• Records:
****************************************
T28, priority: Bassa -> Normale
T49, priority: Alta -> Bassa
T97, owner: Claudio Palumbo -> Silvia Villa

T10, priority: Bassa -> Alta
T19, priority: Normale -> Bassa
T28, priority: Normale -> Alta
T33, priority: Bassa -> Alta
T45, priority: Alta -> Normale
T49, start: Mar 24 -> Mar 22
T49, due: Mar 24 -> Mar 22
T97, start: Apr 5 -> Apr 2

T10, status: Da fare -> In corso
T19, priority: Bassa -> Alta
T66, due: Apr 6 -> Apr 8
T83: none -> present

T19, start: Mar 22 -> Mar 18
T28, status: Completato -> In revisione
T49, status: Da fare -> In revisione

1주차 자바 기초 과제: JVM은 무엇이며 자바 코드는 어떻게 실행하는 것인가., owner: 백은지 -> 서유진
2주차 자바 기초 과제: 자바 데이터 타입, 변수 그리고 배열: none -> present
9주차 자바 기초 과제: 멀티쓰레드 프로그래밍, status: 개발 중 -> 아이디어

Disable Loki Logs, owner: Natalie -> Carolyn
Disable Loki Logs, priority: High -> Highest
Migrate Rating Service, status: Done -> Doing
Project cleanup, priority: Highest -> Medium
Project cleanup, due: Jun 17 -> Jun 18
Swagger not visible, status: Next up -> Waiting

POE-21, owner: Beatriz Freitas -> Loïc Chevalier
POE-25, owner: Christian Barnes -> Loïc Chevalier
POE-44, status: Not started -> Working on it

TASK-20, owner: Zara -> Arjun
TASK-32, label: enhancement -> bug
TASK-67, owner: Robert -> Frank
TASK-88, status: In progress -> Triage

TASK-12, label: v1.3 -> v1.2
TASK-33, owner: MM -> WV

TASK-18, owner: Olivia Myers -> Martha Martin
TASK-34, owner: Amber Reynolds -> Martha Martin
****************************************
• Exercise description: Once you find the line with "T97, start: Apr 5 -> Apr 2" above, print it and every line after it up to and including the line with "Project cleanup, due: Jun 17 -> Jun 18", exactly as written and nothing else.

• Answer:
T97, start: Apr 5 -> Apr 2

T10, status: Da fare -> In corso
T19, priority: Bassa -> Alta
T66, due: Apr 6 -> Apr 8
T83: none -> present

T19, start: Mar 22 -> Mar 18
T28, status: Completato -> In revisione
T49, status: Da fare -> In revisione

1주차 자바 기초 과제: JVM은 무엇이며 자바 코드는 어떻게 실행하는 것인가., owner: 백은지 -> 서유진
2주차 자바 기초 과제: 자바 데이터 타입, 변수 그리고 배열: none -> present
9주차 자바 기초 과제: 멀티쓰레드 프로그래밍, status: 개발 중 -> 아이디어

Disable Loki Logs, owner: Natalie -> Carolyn
Disable Loki Logs, priority: High -> Highest
Migrate Rating Service, status: Done -> Doing
Project cleanup, priority: Highest -> Medium
Project cleanup, due: Jun 17 -> Jun 18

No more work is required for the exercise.